Select this option if you want the color of the text in the original document to be retained when the recognized data is saved. If not, the original color is ignored.

Embed recognized text fonts

The Embed recognized text fonts option is not available.

Resolution

Set the resolution of the images for the PDF document being saved as an output file. You can select from the following output resolutions in dots per inch:

  • 72

  • 96

  • 120

  • 200
  • 240

  • 300

  • 360

  • 400

  • 600

Note If necessary, you can improve image quality results by increasing the resolution setting from the 72 dpi default resolution. The maximum setting that can be implemented is equal to the original image resolution value. For example, if the original image resolution of the scanned page is 200 dpi and the resolution is set to 300 dpi, the image resolution of the output file is 200 dpi rather than 300 dpi.

Compression format

Use the list to select a compression format (CCITT4, JPEG, or JPEG 2000) for PDF output.

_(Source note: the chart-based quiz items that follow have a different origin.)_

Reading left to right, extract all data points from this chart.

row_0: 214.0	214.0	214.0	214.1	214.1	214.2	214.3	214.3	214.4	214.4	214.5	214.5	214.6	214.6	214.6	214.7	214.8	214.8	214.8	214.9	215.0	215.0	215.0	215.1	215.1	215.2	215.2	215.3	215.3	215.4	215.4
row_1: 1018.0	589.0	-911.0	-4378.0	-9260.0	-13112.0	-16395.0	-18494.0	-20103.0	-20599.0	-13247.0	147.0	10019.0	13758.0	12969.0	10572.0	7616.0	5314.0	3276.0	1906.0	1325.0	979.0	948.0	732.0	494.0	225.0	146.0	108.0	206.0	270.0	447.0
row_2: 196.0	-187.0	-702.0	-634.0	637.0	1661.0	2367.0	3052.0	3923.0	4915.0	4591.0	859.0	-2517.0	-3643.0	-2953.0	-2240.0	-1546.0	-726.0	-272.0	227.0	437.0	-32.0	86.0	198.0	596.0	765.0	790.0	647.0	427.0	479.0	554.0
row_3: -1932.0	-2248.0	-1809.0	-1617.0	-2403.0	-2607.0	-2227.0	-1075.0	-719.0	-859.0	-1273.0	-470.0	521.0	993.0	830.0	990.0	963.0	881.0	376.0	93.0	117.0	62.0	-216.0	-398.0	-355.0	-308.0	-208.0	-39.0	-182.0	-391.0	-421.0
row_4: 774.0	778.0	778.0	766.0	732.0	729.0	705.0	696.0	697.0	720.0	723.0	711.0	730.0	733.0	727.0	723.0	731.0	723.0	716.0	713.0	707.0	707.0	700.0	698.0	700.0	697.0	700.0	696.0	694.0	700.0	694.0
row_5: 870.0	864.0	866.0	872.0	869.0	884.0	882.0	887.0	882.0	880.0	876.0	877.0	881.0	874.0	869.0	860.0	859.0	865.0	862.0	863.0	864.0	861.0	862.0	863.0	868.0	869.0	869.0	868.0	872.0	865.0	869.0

By default, the selection is JPEG, which is supported for color and grayscale images. If you are processing bitonal images while JPEG is selected, CCITT4 is used instead.

Note If you select PDF/A, the JPEG 2000 format is not supported.

JPEG Quality

Use this to specify the JPEG quality for color pictures saved in the output file. The quality range is from 1% to 100%, with 100% being the best quality.

PDF Version

Select one of the following PDF versions to use for the output:

  • Auto

  • 1.3

  • 1.4

  • 1.5

  • 1.6

  • 1.7

When you select Auto, the application automatically determines the PDF version number.

PDF/A Compliance

If Kofax PDF/A is selected as the output format, select the level of PDF/A compliance:

  • PDF/A-1a: (default setting): Supports long-term storage of digital documents and fully satisfies the requirements in the ISO 19005-1 specification. Readable by any PDF reader that conforms to PDF 1.4, or later.

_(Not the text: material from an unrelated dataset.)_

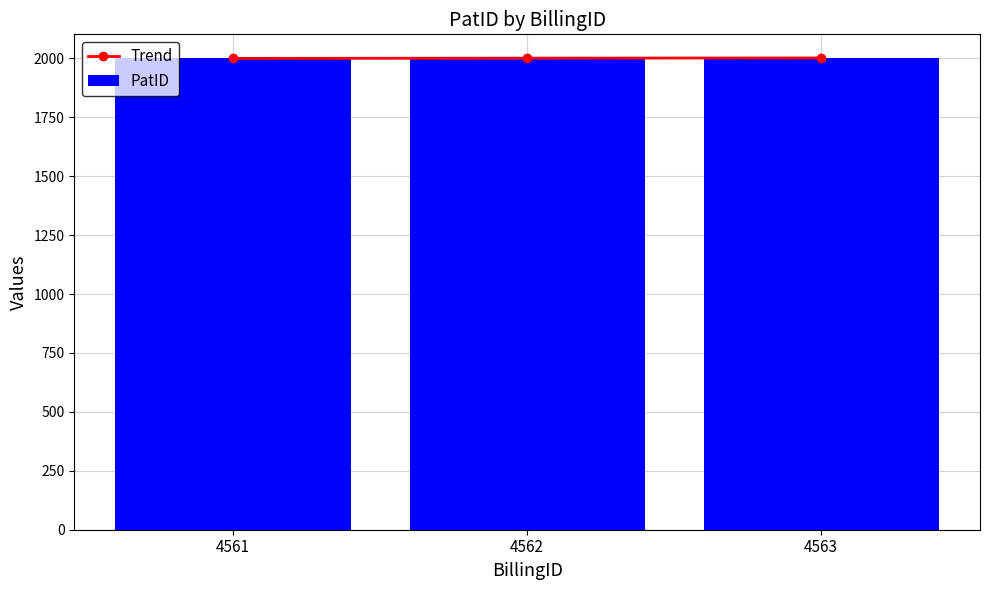

Count the number of data series in this chart.

2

  • PDF/A-1b : Offers the same level of compliance as PDF/A-1a and satisfies the minimal requirements in the ISO 19005-1 specification.

  • PDF/A-2a: Offers the same level of compliance as PDF/A-1a, and adds support for JPEG 2000 compression to generate reduced file sizes. Satisfies the requirements in the ISO 19005-2 specification. Readable by any PDF reader that conforms to PDF 1.7.

  • PDF/A-2u: Offers the same level of compliance as PDF/A-2a, and adds the ability to extract text in Unicode.

  • PDF/A-3a: Permits the embedding of another PDF/A file or a binary file format (such as XML or Microsoft Office) within the PDF/A file. Satisfies the requirements in the ISO 19005-3 specification. Otherwise, the same as PDF/A-2a.

    Note With PDF/A-3a compliance, only the PDF/A file, rather than any embedded file, should be considered for archiving purposes.
  • PDF/A-3u: Offers the same level of compliance as PDF/A-3a, and adds the ability to extract text in Unicode.

Add tags to document

Adds PDF tags to the PDF document to specify document structure and allow the extraction of page content. Tags are useful for reflowing text and graphics, conversion to HTML and XML file formats, and interpretation by assistive software for the visually impaired.

Image Compression

Select an image compression profile from the list.

Edit button

Modify an existing image compression profile or create a new one. The Image Compression Profiles window appears so you can specify the type of image compression to use.